_Activity:_ Transcribe exactly the lines below that begin at the line with "(864) 881-1258" and stop after the line with "Early payout on Terminal Illness", leaving out every picture.

(Records from a dataset)
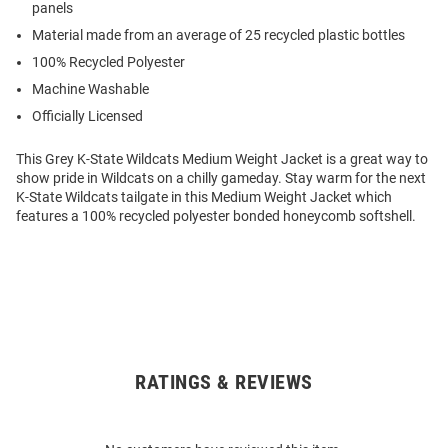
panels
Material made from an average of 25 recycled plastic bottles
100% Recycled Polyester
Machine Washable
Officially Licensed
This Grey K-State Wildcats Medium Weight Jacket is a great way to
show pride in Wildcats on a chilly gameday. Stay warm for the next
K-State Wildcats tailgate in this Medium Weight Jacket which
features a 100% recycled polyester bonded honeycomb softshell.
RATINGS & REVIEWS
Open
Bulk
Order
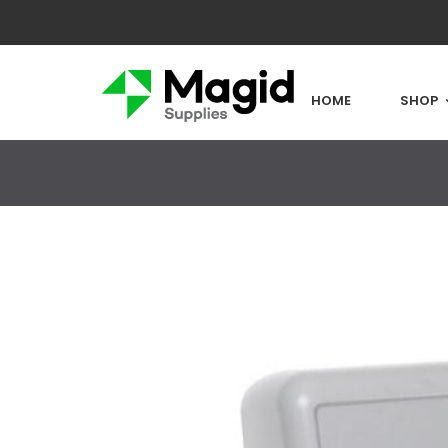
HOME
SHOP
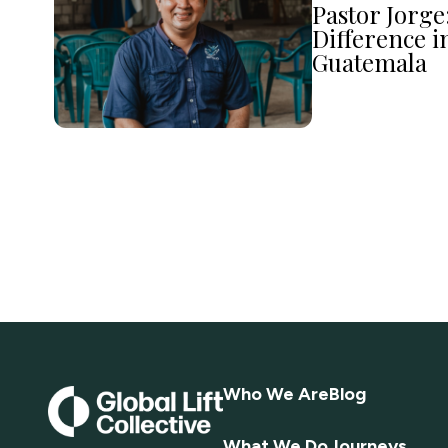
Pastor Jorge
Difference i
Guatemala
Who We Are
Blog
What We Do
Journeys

--

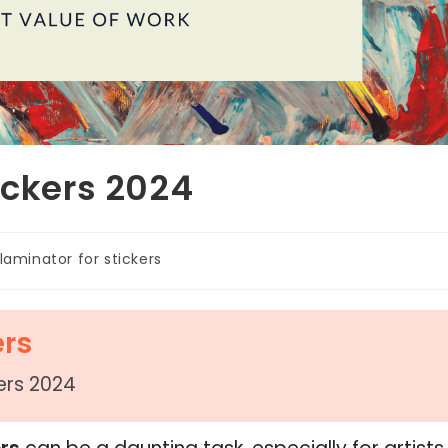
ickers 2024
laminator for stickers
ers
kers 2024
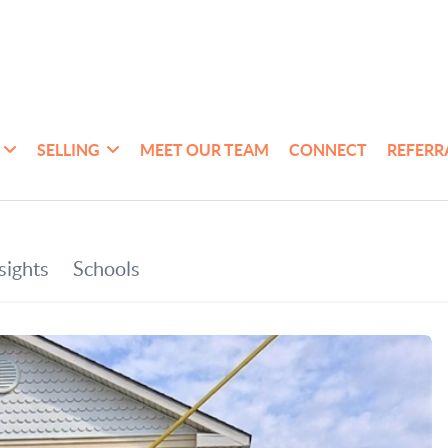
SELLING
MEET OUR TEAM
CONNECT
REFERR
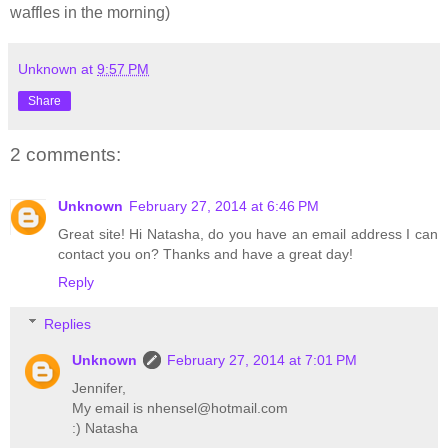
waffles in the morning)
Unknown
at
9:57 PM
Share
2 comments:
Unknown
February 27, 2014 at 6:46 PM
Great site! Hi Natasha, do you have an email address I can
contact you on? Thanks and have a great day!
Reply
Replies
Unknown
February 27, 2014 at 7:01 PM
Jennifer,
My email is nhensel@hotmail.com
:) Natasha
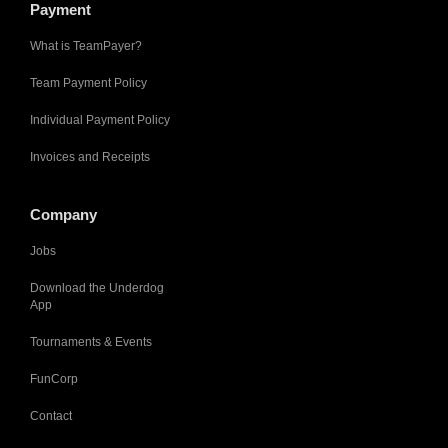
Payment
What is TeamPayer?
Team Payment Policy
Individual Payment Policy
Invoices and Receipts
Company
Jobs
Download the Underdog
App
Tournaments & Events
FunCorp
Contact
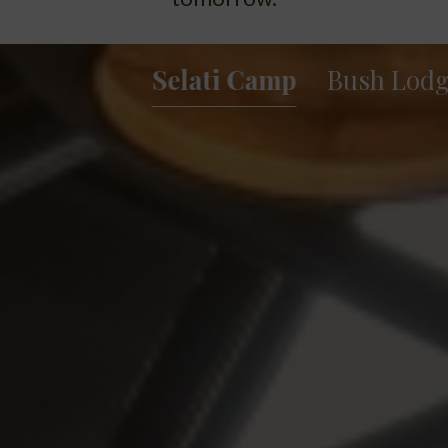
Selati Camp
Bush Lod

==

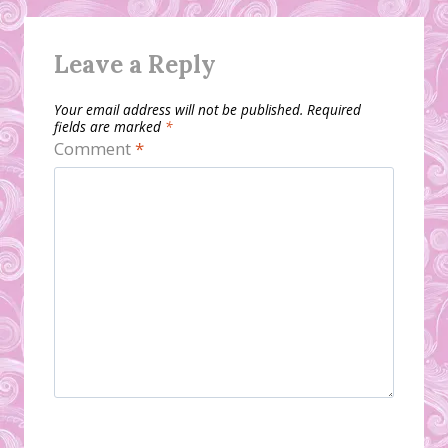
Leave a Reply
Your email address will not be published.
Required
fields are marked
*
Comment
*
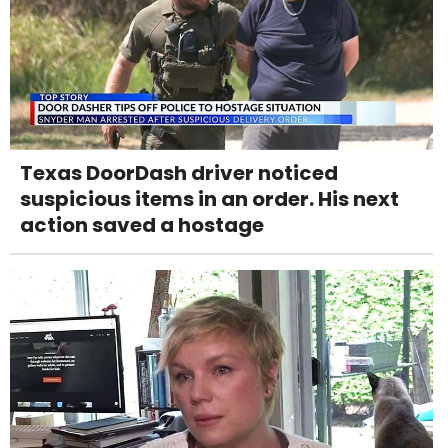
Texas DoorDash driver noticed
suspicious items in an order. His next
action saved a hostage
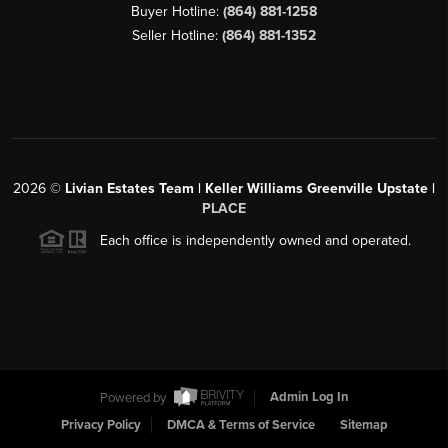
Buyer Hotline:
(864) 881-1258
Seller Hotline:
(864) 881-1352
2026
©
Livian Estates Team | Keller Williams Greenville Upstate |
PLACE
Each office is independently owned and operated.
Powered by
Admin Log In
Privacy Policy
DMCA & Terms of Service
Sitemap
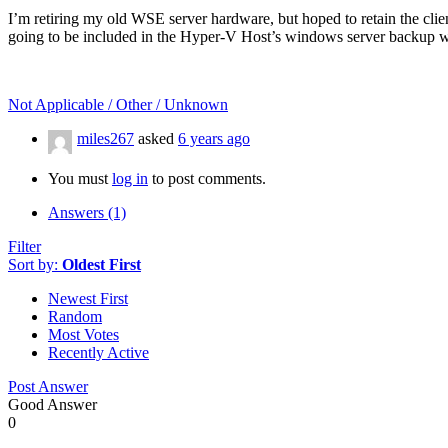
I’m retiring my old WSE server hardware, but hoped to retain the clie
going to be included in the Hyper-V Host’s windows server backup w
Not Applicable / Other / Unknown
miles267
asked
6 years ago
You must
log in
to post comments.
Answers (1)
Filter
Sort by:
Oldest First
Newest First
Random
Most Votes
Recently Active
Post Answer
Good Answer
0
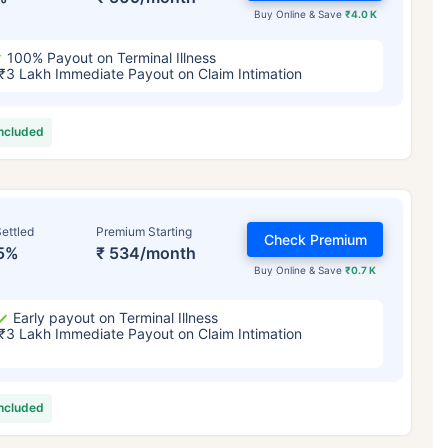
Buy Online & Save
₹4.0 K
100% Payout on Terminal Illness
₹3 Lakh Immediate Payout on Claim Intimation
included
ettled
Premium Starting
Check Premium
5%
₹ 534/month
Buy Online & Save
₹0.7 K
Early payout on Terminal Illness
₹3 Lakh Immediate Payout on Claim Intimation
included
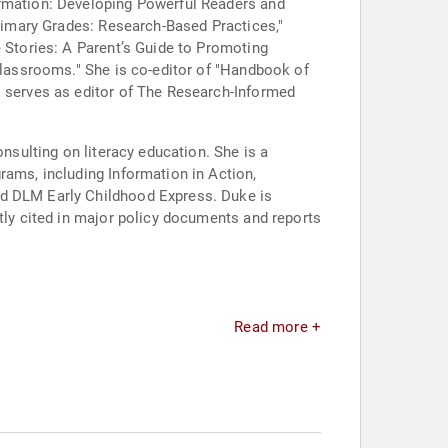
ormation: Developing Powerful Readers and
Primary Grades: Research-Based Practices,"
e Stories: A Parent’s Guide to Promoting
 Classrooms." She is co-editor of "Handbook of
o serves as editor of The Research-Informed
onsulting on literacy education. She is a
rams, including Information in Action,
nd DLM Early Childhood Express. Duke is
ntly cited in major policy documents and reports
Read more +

_Written answer:_
(864) 881-1258
Seller Hotline:
(864) 881-1352
2026
©
Livian Estates Team | Keller Williams Greenville Upstate |
PLACE
Each office is independently owned and operated.
Powered by
Admin Log In
Privacy Policy
DMCA & Terms of Service
Sitemap
I’m retiring my old WSE server hardware, but hoped to retain the clie
going to be included in the Hyper-V Host’s windows server backup w
Not Applicable / Other / Unknown
miles267
asked
6 years ago
You must
log in
to post comments.
Answers (1)
Filter
Sort by:
Oldest First
Newest First
Random
Most Votes
Recently Active
Post Answer
Good Answer
0
Buy Online & Save
₹4.0 K
100% Payout on Terminal Illness
₹3 Lakh Immediate Payout on Claim Intimation
included
ettled
Premium Starting
Check Premium
5%
₹ 534/month
Buy Online & Save
₹0.7 K
Early payout on Terminal Illness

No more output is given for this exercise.